Subí pensando en David, ¿cómo se llamaba su padre? Sería demasiada casualidad, Gil no es un apellido abundante, sí habitual.

Leí la placa en la puerta antes de llamar: Director General. Don Jesús Gil y Gil. El mismo nombre del padre de David. No vi timbre, di en la puerta.

—Adelante.

Abro y la sorpresa se confirma. Me llené de aplomo, saludé y me presenté. Me reconoció cuando dije mi nombre. Su trato era serio y cordial a la vez, no nos tuteamos. Estaba reacio hasta que comprobó mi decisión, me puso a prueba y llamó a alguien tuteándole. No hablamos hasta que llegó y tuve una nueva sorpresa, su hijo David. Ahora más alto, más hombre y más atractivo.

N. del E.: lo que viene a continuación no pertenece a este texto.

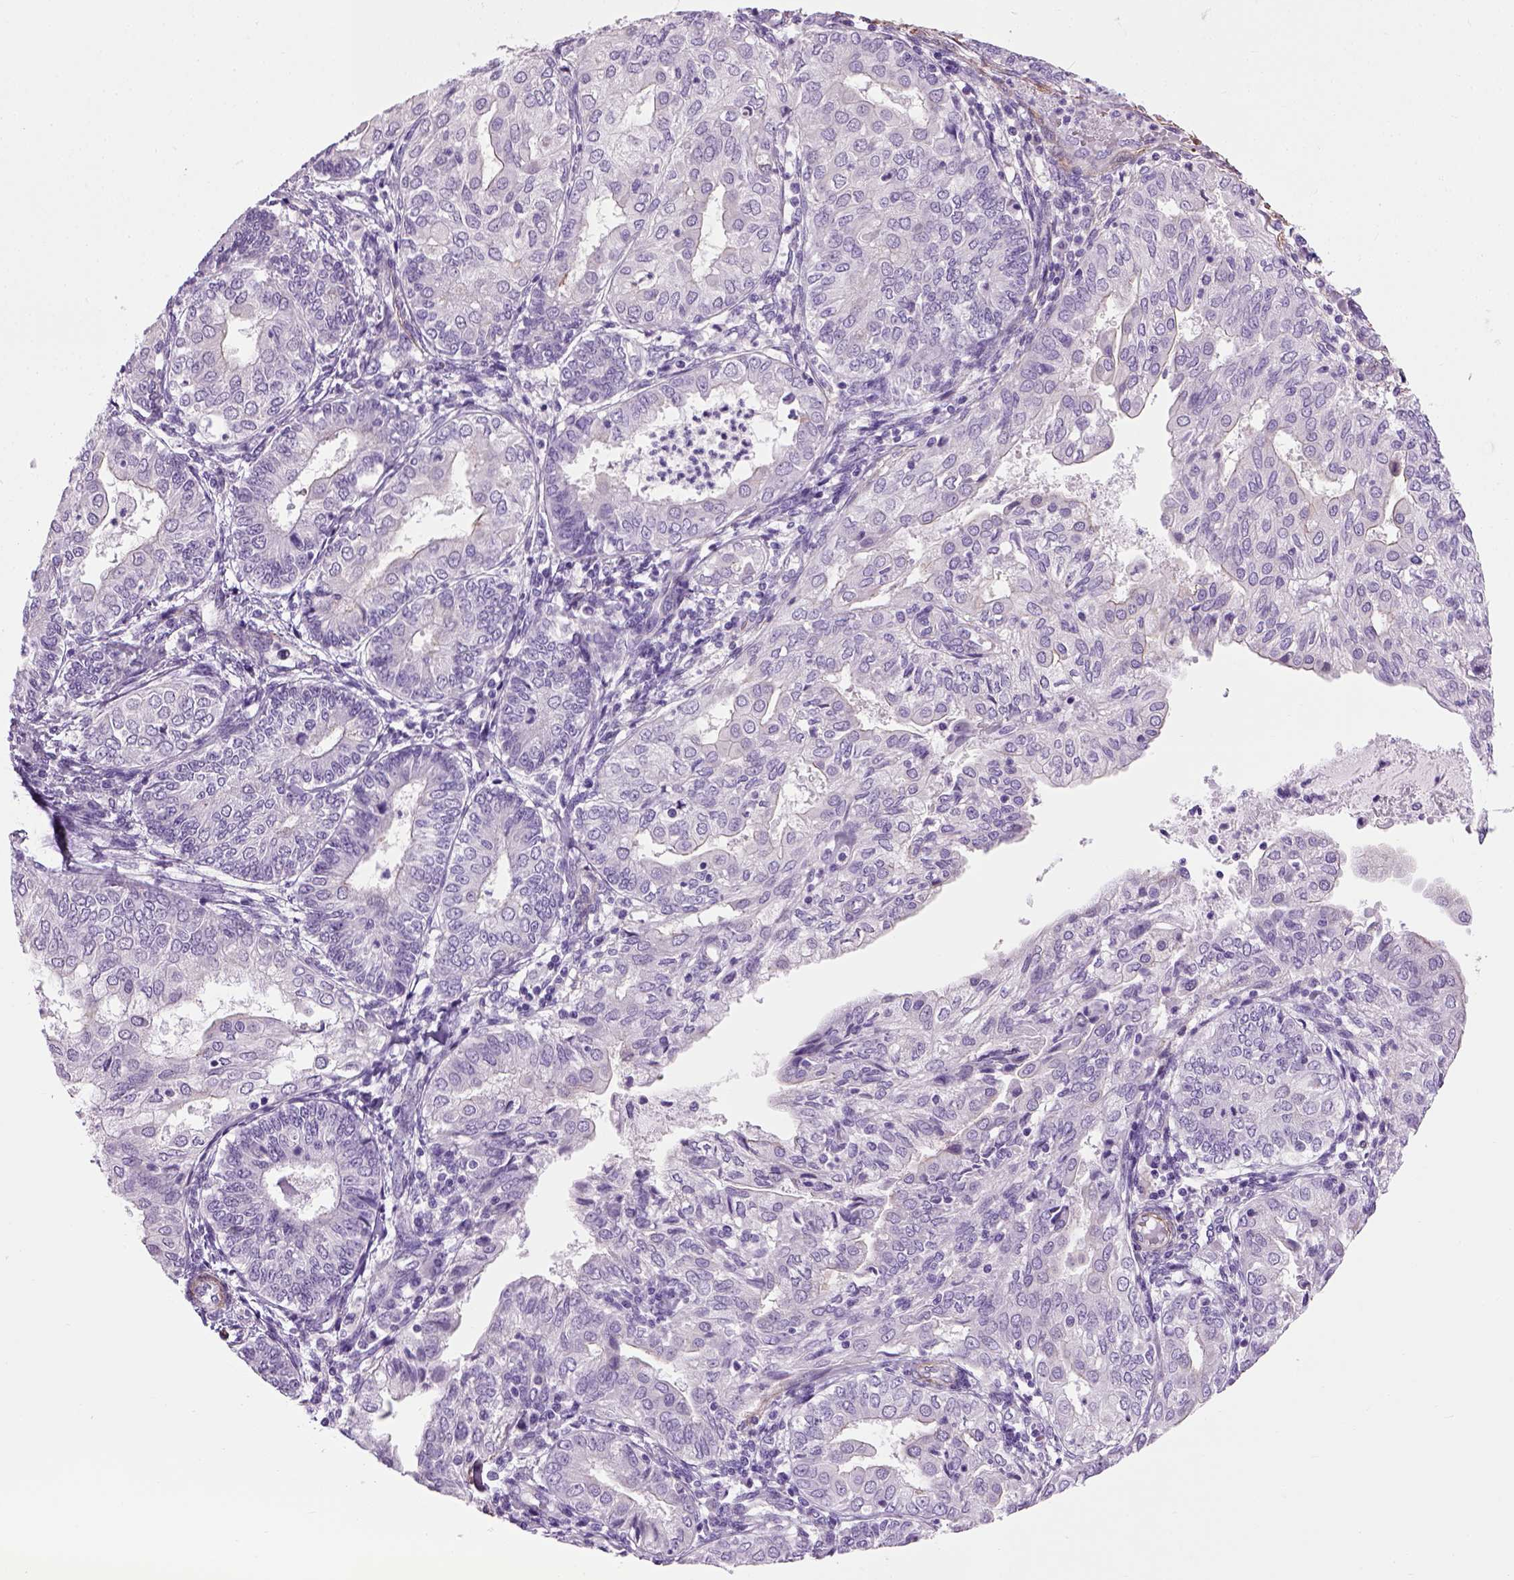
{"staining": {"intensity": "negative", "quantity": "none", "location": "none"}, "tissue": "endometrial cancer", "cell_type": "Tumor cells", "image_type": "cancer", "snomed": [{"axis": "morphology", "description": "Adenocarcinoma, NOS"}, {"axis": "topography", "description": "Endometrium"}], "caption": "This micrograph is of adenocarcinoma (endometrial) stained with immunohistochemistry to label a protein in brown with the nuclei are counter-stained blue. There is no positivity in tumor cells.", "gene": "FAM161A", "patient": {"sex": "female", "age": 68}}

David me llevó a una gran sala llena de mesas ocupadas. Nos sentamos en la suya, codo con codo. Me informó de su proyecto, me involucré en él con espíritu de equipo. Hice un boceto con mis ideas y se lo mostré, le gustó y llamó a su padre. Nos recibió una hora después de salir de su despacho.

David entregó mi boceto como si lo hubiéramos hecho a medias. Le gustó a Don Jesús y me contrató.

La competencia en publicidad es dura, no debemos fiarnos de nadie. Cuando alguien ve una buena idea, la toma como suya. Es difícil esconderlas porque todos estamos en el mismo espacio. David ya estaba acostumbrado y me aconsejaba. Formábamos un equipo, nos avisamos cuando alguien se acercaba para esconder nuestras ideas, hasta que nos libramos de los espías.

Tuve la impresión de que había madurado, mas seguía encerrado en su muro. Rehusó mis primeras invitaciones para salir juntos.